Spunky young Alex Benschneider of Denver is exactly the kind of kid Hollywood would love to turn into a lifelong movie addict.

Squirming with anticipation in a semi-dark theater before the show started, Alex listened carefully while her mother, Patrice O’Reilly, explained how hard it is to find a true G-rated movie. “Hoodwinked” seemed like a good candidate for the family, O’Reilly said, but the PG cartoon had too many double entendres and poor role models for her taste.

“I didn’t think it was the most appropriate movie for a 5-year-old,” O’Reilly concluded.

“Five-and-a-HALF-year-old,” Alex interjected.

Point being, Alex is too smart for dumb movies, and her parents are too savvy to go see just anything marketed as a kid flick. They want G movies, straight up.

Thus they are perfect guinea pigs for an experiment in G-rated movies aimed at countless parents across the nation who want reliable entertainment for small children. Alex and Patrice were waiting for a Saturday-morning start of the Kidtoon Films program at Cherry Creek. Kidtoon distributes G-rated movies throughout America for discounted Saturday and Sunday showings, contracting exclusively here with Colorado Cinemas at seven metro locations.

“The question we get most often is, ‘Why aren’t there more family-friendly movies?’ We come in with a promise to families and the community” that they will be entertained without unpleasant surprises, said Michelle Martell, chief of Kidtoon Films in California.

Their effort is part of a small groundswell to meet perceived demand for more G and PG movies. It also marks ongoing displeasure with the wide range of PG-13, which often gives crude movies like the “Bad News Bears” remake a patina of family credibility.

Missing a profit machine?

Walden Media’s enormous success with “The Chronicles of Narnia: The Lion, the Witch and the Wardrobe” bolsters that company’s efforts to put out quality family stock without creative compromise. Pixar and Disney just announced a merger that could revitalize Disney’s stumbling animation division.

And the Dove Foundation, an entertainment watchdog based in Michigan, continues to push its studies claiming to show that G-rated movies make more profits for Hollywood than any other ratings category.

“The studios are beginning to notice it,” said Dick Rolfe, president of the foundation. “What you’re seeing is a gravitation toward family entertainment. I’m not saying everybody will go there. But our study pointed out a truth – there is money in decency. There is an untapped market called the family that wants its entertainment in a more benign format.”

Rolfe said the foundation put its official stamp of approval on 41 films out of 165 reviewed in 2005, “the highest proportion in recent memory.”

Success in family movies isn’t quite that simple, according to those with financial stakes in the gamble.
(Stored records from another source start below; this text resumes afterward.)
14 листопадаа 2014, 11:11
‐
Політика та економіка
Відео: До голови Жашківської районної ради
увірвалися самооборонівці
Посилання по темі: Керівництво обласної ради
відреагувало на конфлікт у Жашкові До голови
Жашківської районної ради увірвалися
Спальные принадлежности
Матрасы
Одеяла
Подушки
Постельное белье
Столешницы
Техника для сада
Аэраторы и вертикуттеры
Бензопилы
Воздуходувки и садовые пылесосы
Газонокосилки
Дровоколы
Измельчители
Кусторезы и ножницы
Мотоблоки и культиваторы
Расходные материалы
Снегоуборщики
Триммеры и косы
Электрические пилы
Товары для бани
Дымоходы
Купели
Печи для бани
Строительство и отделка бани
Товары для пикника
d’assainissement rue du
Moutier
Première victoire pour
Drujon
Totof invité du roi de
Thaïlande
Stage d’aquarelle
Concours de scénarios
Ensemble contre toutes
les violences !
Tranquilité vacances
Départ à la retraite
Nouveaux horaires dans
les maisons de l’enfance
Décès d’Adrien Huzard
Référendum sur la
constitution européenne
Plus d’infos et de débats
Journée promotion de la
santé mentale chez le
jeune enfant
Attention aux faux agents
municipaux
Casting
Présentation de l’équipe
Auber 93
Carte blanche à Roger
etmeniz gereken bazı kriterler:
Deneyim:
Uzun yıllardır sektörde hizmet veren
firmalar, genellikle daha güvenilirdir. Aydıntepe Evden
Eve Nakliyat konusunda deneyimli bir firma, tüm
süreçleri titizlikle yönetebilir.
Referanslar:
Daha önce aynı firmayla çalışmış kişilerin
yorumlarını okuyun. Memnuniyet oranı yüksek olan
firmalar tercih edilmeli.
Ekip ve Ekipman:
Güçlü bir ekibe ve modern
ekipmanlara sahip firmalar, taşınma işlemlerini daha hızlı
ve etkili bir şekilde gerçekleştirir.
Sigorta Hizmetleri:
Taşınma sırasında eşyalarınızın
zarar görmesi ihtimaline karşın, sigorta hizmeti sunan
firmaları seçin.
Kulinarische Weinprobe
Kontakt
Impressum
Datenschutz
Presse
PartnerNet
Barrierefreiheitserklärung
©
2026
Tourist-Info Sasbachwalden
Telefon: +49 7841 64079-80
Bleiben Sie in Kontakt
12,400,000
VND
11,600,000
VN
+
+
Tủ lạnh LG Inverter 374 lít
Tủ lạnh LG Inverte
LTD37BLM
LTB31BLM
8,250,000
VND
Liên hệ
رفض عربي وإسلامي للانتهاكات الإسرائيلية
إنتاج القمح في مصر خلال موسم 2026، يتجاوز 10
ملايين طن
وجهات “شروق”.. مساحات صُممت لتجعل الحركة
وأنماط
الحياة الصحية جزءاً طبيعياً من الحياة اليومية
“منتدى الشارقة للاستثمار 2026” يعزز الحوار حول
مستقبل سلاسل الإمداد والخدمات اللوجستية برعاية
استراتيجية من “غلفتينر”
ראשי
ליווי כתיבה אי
The Kidtoons films haven’t been filling the theaters, said Cliff Godfrey, owner of the Colorado Cinemas’ 109 screens in metro Denver.

“The reception has been very slow,” Godfrey said. “But we committed to stick with it for a while. It may take some time.”

Claiming that G-rated studio movies are the most profitable is a naive view, added Scott Hettrick, editor of DVD Exclusive, a trade magazine reporting on the film industry.

“Yes, ‘Finding Nemo’ may be the most profitable movie of the year, but for every one of those there are dozens of family movies put out for TV or DVD that don’t do well,” he said. “Look at ‘Dreamer”‘ he added, mentioning a fall Disney release that barely made back its $32 million budget at the box office.

“It’s not the G rating that gets people to come out. It’s the movie itself, it’s the quality of the animation,” Hettrick said. “The Disney kids are now going to see ‘Spider-Man’ and PG-13 movies. Believe me, if it were true, they would make more G. The studios always follow the money.”

Digital movie network

Kidtoons grew out of an animation and production company. Lots of animation goes straight to DVD these days, with only a dozen or fewer G-rated movies released by major studios each year.

The old-fashioned movie distribution system doesn’t make financial sense for these movies, many of them tied into products like “My Little Pony” or “Candyland.”

Kidtoons teamed with distributors who send advertisements digitally to movie theaters, creating a digital movie network without installing the expensive projection equipment now making its way to multiplexes. The animation does fine with the less sophisticated equipment, Martell said.

A new movie opens on the first weekend of each month, then replays Saturdays and Sundays through that month. Martell and her staff look for creative short movies to add before each feature, both to give the program an old- fashioned matinee feel and to expose kids to interesting animation. Audiences build each weekend as word gets around among families, mothers’ groups and birthday party planners.

Kidtoons splits box office revenue with the theater, but also takes a percentage of later DVD sales of the movies shown. “Because we increase the visibility of their DVD,” Martell said.

Many in the industry say they are at a loss to explain why the major studios don’t release more G-rated films. Disney used to have one ready for every school holiday, Godfrey said; “Now, they’re just not there.”

Rolfe blames it in part on what he calls “the award syndrome,” noting that “Chronicles” has moved into the top 30 all-time grossing movies, without any statue prospects from Hollywood. Family movies make great money but don’t build great resumés, he believes.

“Most filmmakers are more interested in getting a trophy than they are in making the highest-grossing movie of all time,” Rolfe said.

Martell blames it on scale – G movies do make consistent profits, but not always on the $100 million to $200 million “tentpole” scale the studios use to prop up their seasons.

“It’s a machine, and it’s almost not worth it to turn over the engine unless it’s going to be a giant blockbuster,” Martell said. “The way we do it is just to keep the machine running all the time. We don’t need one movie to be a huge success.”

Kidtoons hooked at least one new family on a recent weekend. Patrice O’Reilly said she and her husband planned to switch off with Alex at the movies every few weeks.

“You could get the same thing on DVD, I suppose,” O’Reilly said. “But coming to the theater is still special, and you can have that special time with your kids. We were thrilled to find this.”